To do
From the first line to the last, retype the records exactly and skip the pictures.

Source information
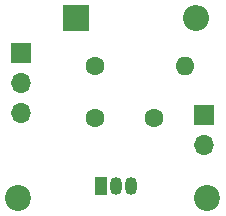
<source format=gts>
G04 #@! TF.GenerationSoftware,KiCad,Pcbnew,8.0.4*
G04 #@! TF.CreationDate,2024-08-04T13:10:16-04:00*
G04 #@! TF.ProjectId,WormshakerPCB,576f726d-7368-4616-9b65-725043422e6b,rev?*
G04 #@! TF.SameCoordinates,Original*
G04 #@! TF.FileFunction,Soldermask,Top*
G04 #@! TF.FilePolarity,Negative*
%FSLAX46Y46*%
G04 Gerber Fmt 4.6, Leading zero omitted, Abs format (unit mm)*
G04 Created by KiCad (PCBNEW 8.0.4) date 2024-08-04 13:10:16*
%MOMM*%
%LPD*%
G01*
G04 APERTURE LIST*
%ADD10C,1.600000*%
%ADD11R,2.200000X2.200000*%
%ADD12O,2.200000X2.200000*%
%ADD13O,1.600000X1.600000*%
%ADD14O,1.700000X1.700000*%
%ADD15R,1.700000X1.700000*%
%ADD16R,1.050000X1.500000*%
%ADD17O,1.050000X1.500000*%
%ADD18C,2.200000*%
G04 APERTURE END LIST*
D10*
X148500000Y-91250000D03*
X153500000Y-91250000D03*
D11*
X146837600Y-82750000D03*
D12*
X156997600Y-82750000D03*
D10*
X148500000Y-86866200D03*
D13*
X156120000Y-86866200D03*
D14*
X157750000Y-93540000D03*
D15*
X157750000Y-91000000D03*
D16*
X148980000Y-97000000D03*
D17*
X150250000Y-97000000D03*
X151520000Y-97000000D03*
D14*
X142250000Y-90830000D03*
X142250000Y-88290000D03*
D15*
X142250000Y-85750000D03*
D18*
X142000000Y-98000000D03*
X158000000Y-98000000D03*
M02*

</source>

Response to the task
<source format=gts>
G04 #@! TF.GenerationSoftware,KiCad,Pcbnew,8.0.4*
G04 #@! TF.CreationDate,2024-08-04T13:10:16-04:00*
G04 #@! TF.ProjectId,WormshakerPCB,576f726d-7368-4616-9b65-725043422e6b,rev?*
G04 #@! TF.SameCoordinates,Original*
G04 #@! TF.FileFunction,Soldermask,Top*
G04 #@! TF.FilePolarity,Negative*
%FSLAX46Y46*%
G04 Gerber Fmt 4.6, Leading zero omitted, Abs format (unit mm)*
G04 Created by KiCad (PCBNEW 8.0.4) date 2024-08-04 13:10:16*
%MOMM*%
%LPD*%
G01*
G04 APERTURE LIST*
%ADD10C,1.600000*%
%ADD11R,2.200000X2.200000*%
%ADD12O,2.200000X2.200000*%
%ADD13O,1.600000X1.600000*%
%ADD14O,1.700000X1.700000*%
%ADD15R,1.700000X1.700000*%
%ADD16R,1.050000X1.500000*%
%ADD17O,1.050000X1.500000*%
%ADD18C,2.200000*%
G04 APERTURE END LIST*
D10*
X148500000Y-91250000D03*
X153500000Y-91250000D03*
D11*
X146837600Y-82750000D03*
D12*
X156997600Y-82750000D03*
D10*
X148500000Y-86866200D03*
D13*
X156120000Y-86866200D03*
D14*
X157750000Y-93540000D03*
D15*
X157750000Y-91000000D03*
D16*
X148980000Y-97000000D03*
D17*
X150250000Y-97000000D03*
X151520000Y-97000000D03*
D14*
X142250000Y-90830000D03*
X142250000Y-88290000D03*
D15*
X142250000Y-85750000D03*
D18*
X142000000Y-98000000D03*
X158000000Y-98000000D03*
M02*

</source>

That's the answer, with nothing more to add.